The requirements of Fannie Mae and Freddie Mac — the government-backed entities that support the vast majority of new mortgages — are the most obvious reasons the standard applies today.

“Under Fannie and Freddie’s rules, you can get a lower down payment mortgage, but that then requires extra payment in the form of mortgage insurance,” says Susan Wachter, professor of real estate and finance at the University of Pennsylvania’s Wharton School. 

The history of that requirement dates back to the Great Depression. According to Wachter, before the 1930s most mortgages were short-term and non-amortizing: a home buyer had to either pay off the whole house in a lump sum after a few years, or roll over the loan at a new interest rate. Down payments, on the other hand, were typically more than 30 percent.

After the resulting foreclosure crisis and construction halt — similar to what happened after the recent financial crisis — the government created the Federal Housing Administration, which backed mortgages, but required a 20 percent down payment. After World War II, the Department of Veterans Affairs and the FHA adopted a 30-year, fixed-rate standard. By the mid ’50s, most mortgages fit that description.

But 30-year, fixed-rate, 20 percent-down loans weren’t strictly the result of government-sponsored enterprises, or GSEs.

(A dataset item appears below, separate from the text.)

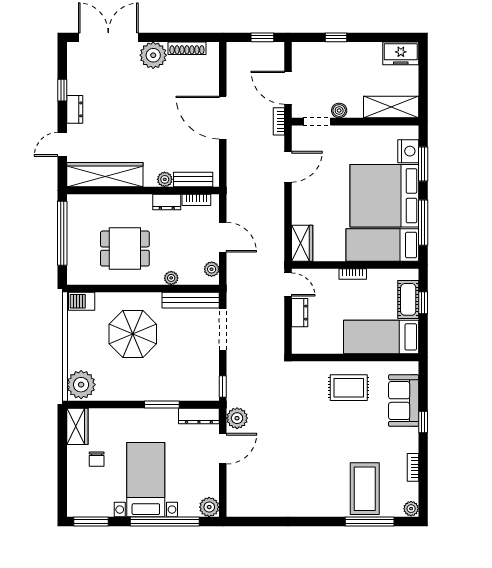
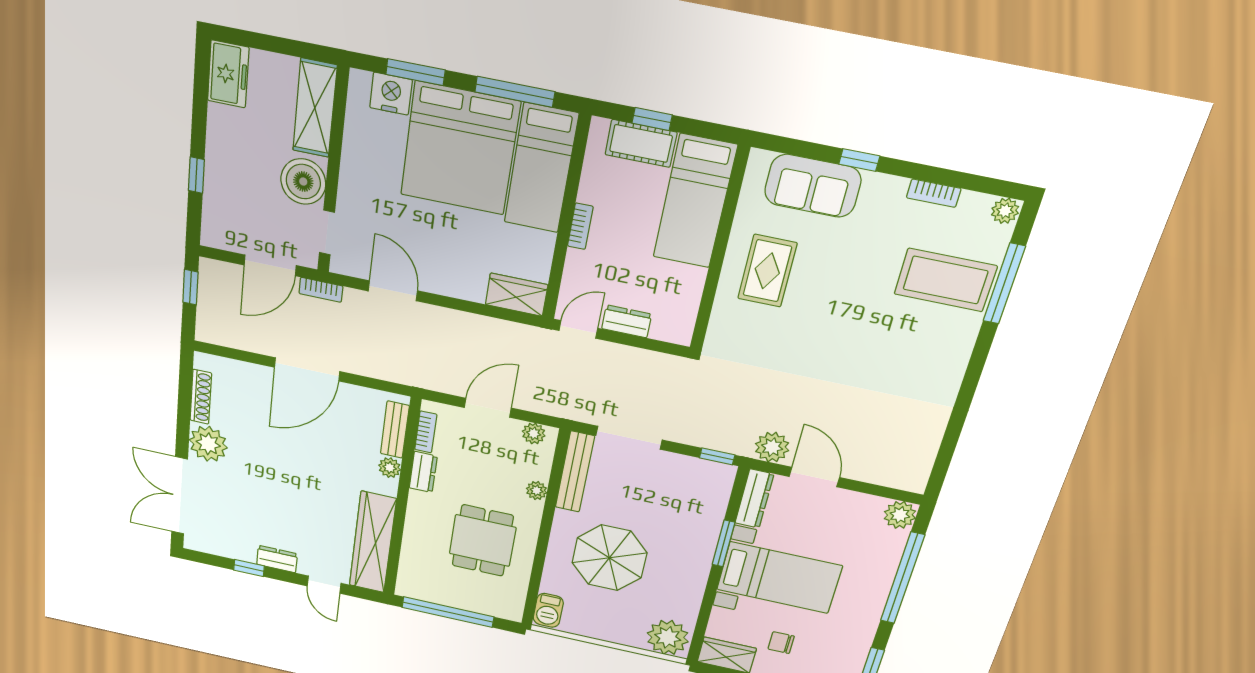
boiler: (339, 111) -> (303, 182), width x1.86, depth x1.86
chair: (97, 459) -> (781, 643), turned 180
bed with nightstands: (146, 480) -> (779, 578), moved, turned 180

“When I bought my first home it was $22,000 and I had to put 20 percent down, and it was a conventional loan,” says Chris Polychron,  president-elect of the National Association of Realtors. “The conventional lenders mimicked what the GSEs did.”

Since the 1950s, 20 percent has remained the average down payment — with the exception of the run-up to the financial crisis in 2008. But how did 20 percent become that dividing line in the first place, back in the 1930s? As with so much of our economic life, it’s anybody’s guess.

“I would speculate if you scored 80 percent, you’re a B-minus student, and I guess that means you’re above average,” says Miller. “So maybe that has something to do with it.”